Before Fox pulled it down, the YouTube video had currently amassed 42,305 views, and it’d be safe to say that almost none of us actually watched it on TV, to the point that there was even quickly dispelled speculation as to whether or not the segment had actually aired.
…My point is that without the Internet and Youtube, many people would not be aware Banksy did the Simpsons intro — it wasn’t mainstream news worthy until we said it was. In fact, Banksy himself wouldn’t have gained notoriety without the Internet and cyberculture as his [IRL] identity still remains a secret.
In short, in today’s pop culture there’s always a constantly evolving tech angle.
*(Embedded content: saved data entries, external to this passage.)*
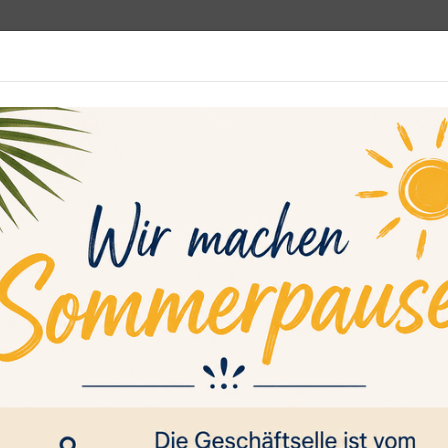
programm
Rehasport
Sportsuche
Media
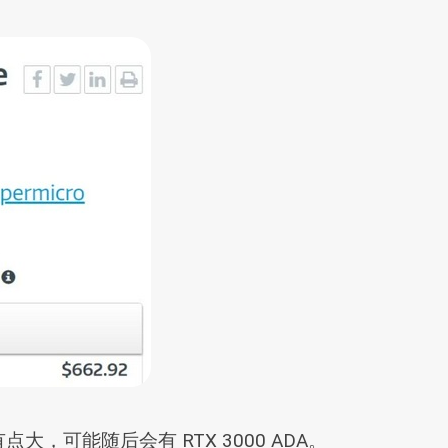
有点大，可能随后会有 RTX 3000 ADA。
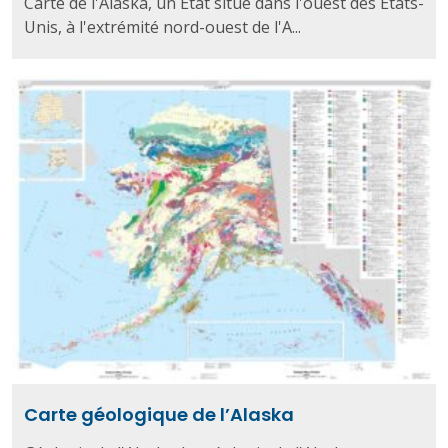
Carte de l'Alaska, un État situé dans l'ouest des États-
Unis, à l'extrémité nord-ouest de l'A...
Carte géologique de l’Alaska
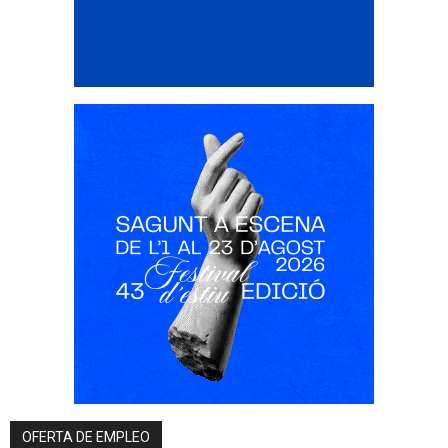
OFERTA DE EMPLEO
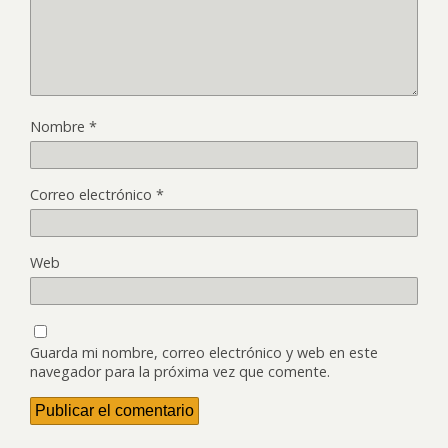
Nombre
*
Correo electrónico
*
Web
Guarda mi nombre, correo electrónico y web en este
navegador para la próxima vez que comente.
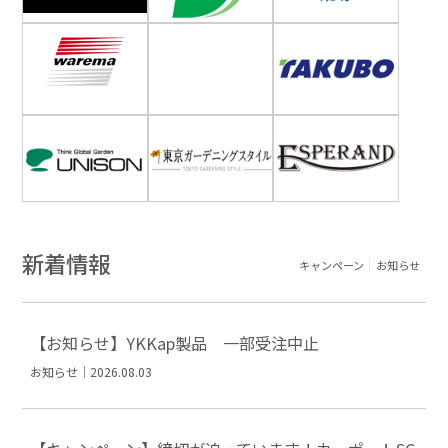
新着情報
キャンペーン
お知らせ
【お知らせ】YKKap製品 一部受注中止
お知らせ｜2026.08.03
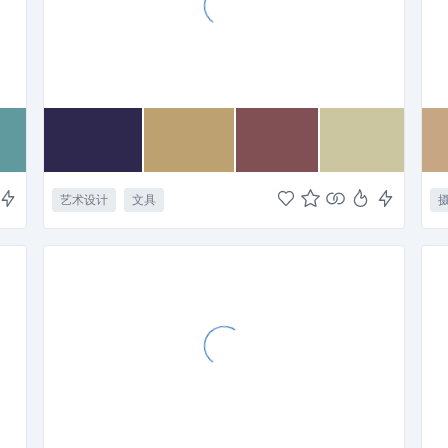
艺术设计
文具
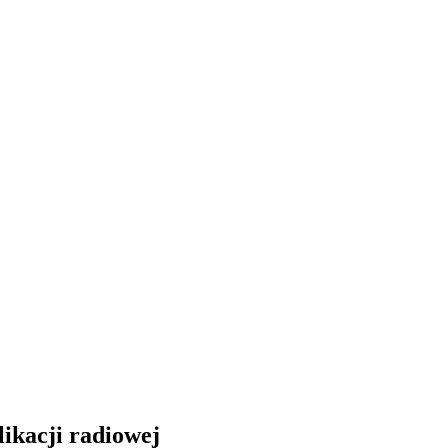
likacji radiowej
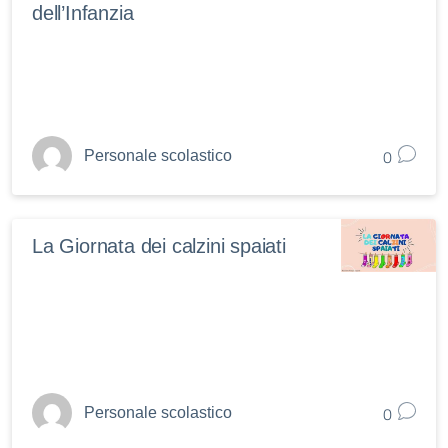
dell’Infanzia
0
Personale scolastico
La Giornata dei calzini spaiati
0
Personale scolastico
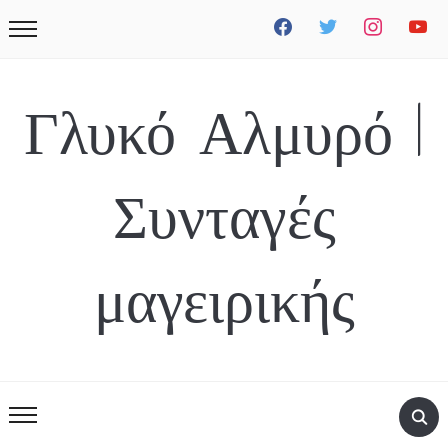
facebook
twitter
instagram
youtube
Γλυκό Αλμυρό |
Συνταγές
μαγειρικής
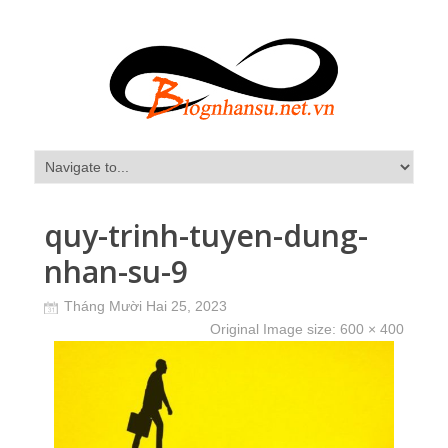
quy-trinh-tuyen-dung-
nhan-su-9
Tháng Mười Hai 25, 2023
Original Image size:
600 × 400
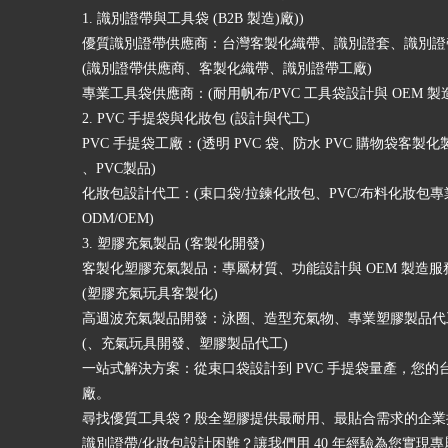
1. 識別證帶與工具袋 (B2B 製造)廠))
優質識別證帶供應商：台灣客製化織帶、識別證套、識別證
(識別證帶供應商、客製化織帶、識別證帶工廠)
專業工具袋供應商：(耐用帆布/PVC 工具袋設計與 OEM 製
2. PVC 手提袋與化妝包 (設計與代工)
PVC 手提袋工廠：(透明 PVC 袋、防水 PVC 購物袋客製化
、PVC製品)
化妝包設計代工：(束口袋/拉鍊化妝包、PVC/布料化妝包專
ODM/OEM)
3. 塑膠充氣製品 (客製化開發)
客製化塑膠充氣製品：專屬材質、功能設計與 OEM 製造服
(塑膠充氣玩具客製化)
高週波充氣製品開發：泳圈、造型充氣物、專業塑膠製品代
(、充氣玩具開發、塑膠製品代工)
一站式解決方案：從束口袋設計到 PVC 手提袋量產，您的
廠。
尋找優質工具袋？殷全塑膠提供最耐用、最貼合需求的企業
識別證帶/化妝包設計困難？讓我們用 40 年經驗為您實現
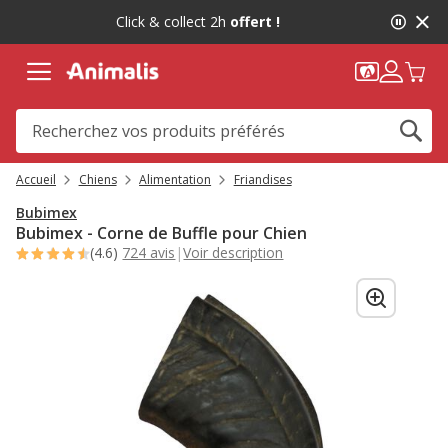
2
Click & collect 2h
offert !
de
2,
message,
Accueil
Chiens
Alimentation
Friandises
Bubimex
Bubimex - Corne de Buffle pour Chien
(4.6)
724 avis
|
Voir description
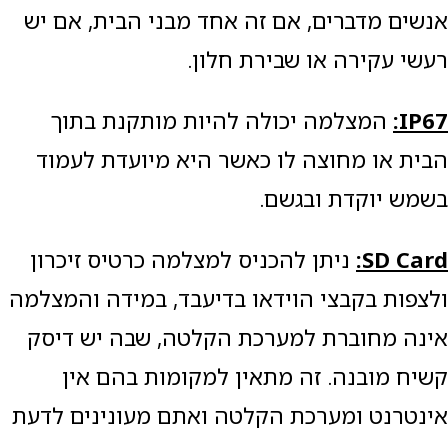
אנשים מדברים, אם זה אחד מבני הבית, אם יש
רעשי עקירה או שבירת חלון.
IP67
:
המצלמה יכולה להיות מותקנת בתוך
הבית או מחוצה לו כאשר היא מיועדת לעמוד
בשמש יוקדת ובגשם.
SD Card
:
ניתן להכניס למצלמה כרטיס זיכרון
ולצפות בקבצי הוידאו בדיעבד, במידה והמצלמה
אינה מחוברת למערכת הקלטה, שבה יש דיסק
קשיח מובנה. זה מתאין למקומות בהם אין
אינטרנט ומערכת הקלטה ואתם מעונינים לדעת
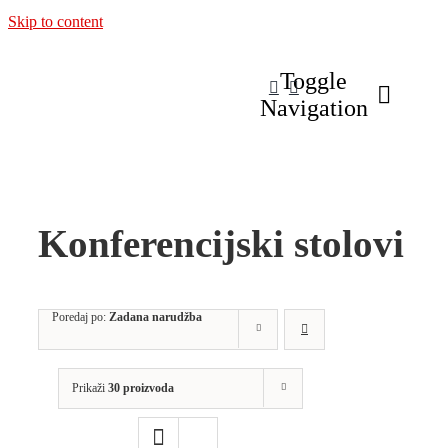
Skip to content
Toggle
Navigation
Konferencijski stolovi
Poredaj po:
Zadana narudžba
Prikaži
30 proizvoda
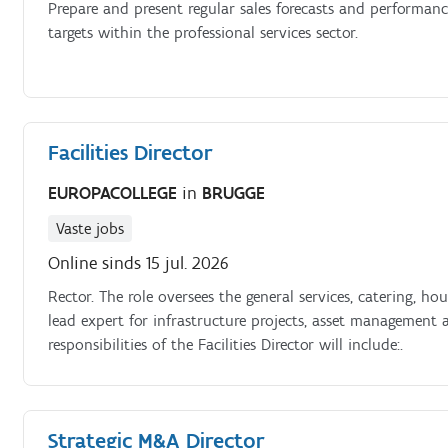
Prepare and present regular sales forecasts and performanc
targets within the professional services sector.
Facilities Director
EUROPACOLLEGE
in
BRUGGE
Vaste jobs
Online sinds 15 jul. 2026
Rector. The role oversees the general services, catering, h
lead expert for infrastructure projects, asset management
responsibilities of the Facilities Director will include:.
Strategic M&A Director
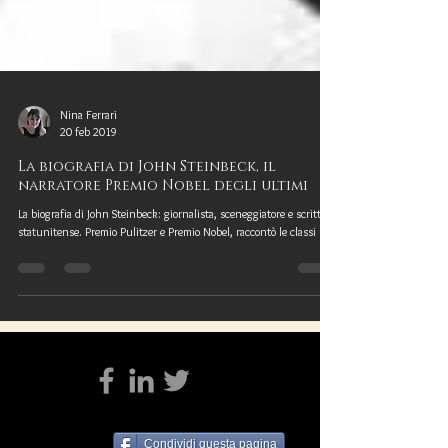
Nina Ferrari
20 feb 2019
La biografia di John Steinbeck, il
narratore Premio Nobel degli ultimi
La biografia di John Steinbeck: giornalista, sceneggiatore e scrittore
statunitense. Premio Pulitzer e Premio Nobel, raccontò le classi più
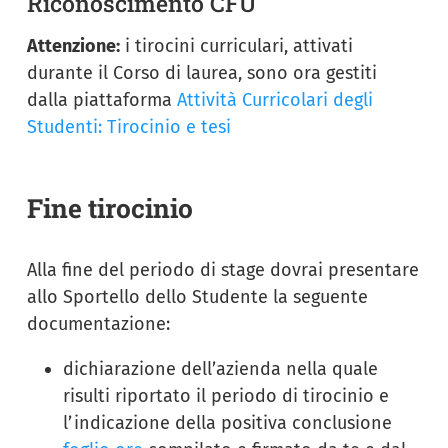
Riconoscimento CFU
Attenzione:
i tirocini curriculari, attivati
durante il Corso di laurea, sono ora gestiti
dalla piattaforma
Attività Curricolari degli
Studenti: Tirocinio e tesi
Fine tirocinio
Alla fine del periodo di stage dovrai presentare
allo Sportello dello Studente la seguente
documentazione:
dichiarazione dell’azienda nella quale
risulti riportato il periodo di tirocinio e
l’indicazione della positiva conclusione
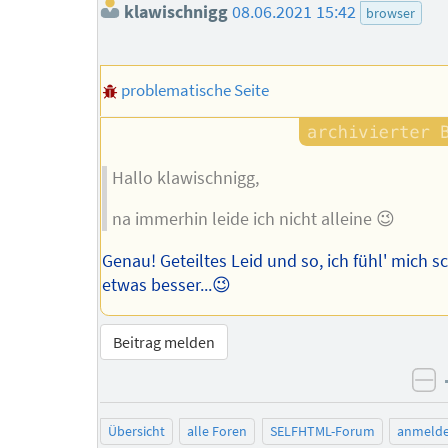
klawischnigg
08.06.2021 15:42
browser
problematische Seite
Hallo klawischnigg,
na immerhin leide ich nicht alleine 😉
Genau! Geteiltes Leid und so, ich fühl' mich 
etwas besser...😉
Beitrag melden
ne
Übersicht
alle Foren
SELFHTML-Forum
anmeld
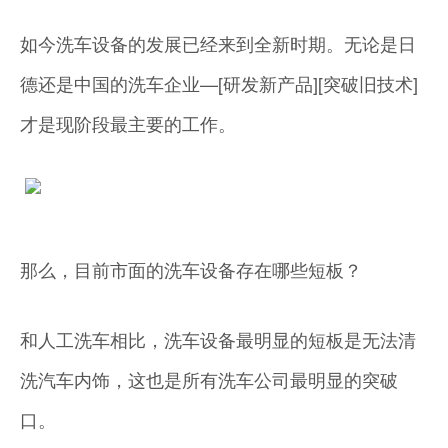
如今洗车设备的发展已经来到全新时期。无论是日
德还是中国的洗车企业—[研发新产品][突破旧技术]
才是现阶段最主要的工作。
那么，目前市面的洗车设备存在哪些短板？
和人工洗车相比，洗车设备最明显的短板是无法清
洗汽车内饰，这也是所有洗车公司最明显的突破
口。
Update: Rupert Murdoch underling Peter Kafka points out in the comments that the clip is now available on Hulu and its viral effect would have been the same if people had waited to see it there 12 hours after the show aired.
“Nah. If this thing didn’t get onto YouTube last night, then the entire scenario still would have played out the same way. It just would have been 12 hours or so later, when the clip showed up – legally – on Hulu. That’s kind of the point of Hulu, really: That Fox, NBC, etc can get the viral benefits of a Banksy clip, or Lazy Sunday, without having to cede distribution (and possible monetization) to Google or somebody else. And it sort of works.”
I disagree for three reasons: a) A 12 hour lag time between buzz and actual viewing of content doesn’t bode well for our short millennial attention spans. b) Currently all I can find on Hulu is the 21:31 minute long clip with ads intact, not exactly the most “share friendly” format. c) Hulu isn’t international leaving a good percentage of the online viewing population out, including the South Koreans who animated the piece.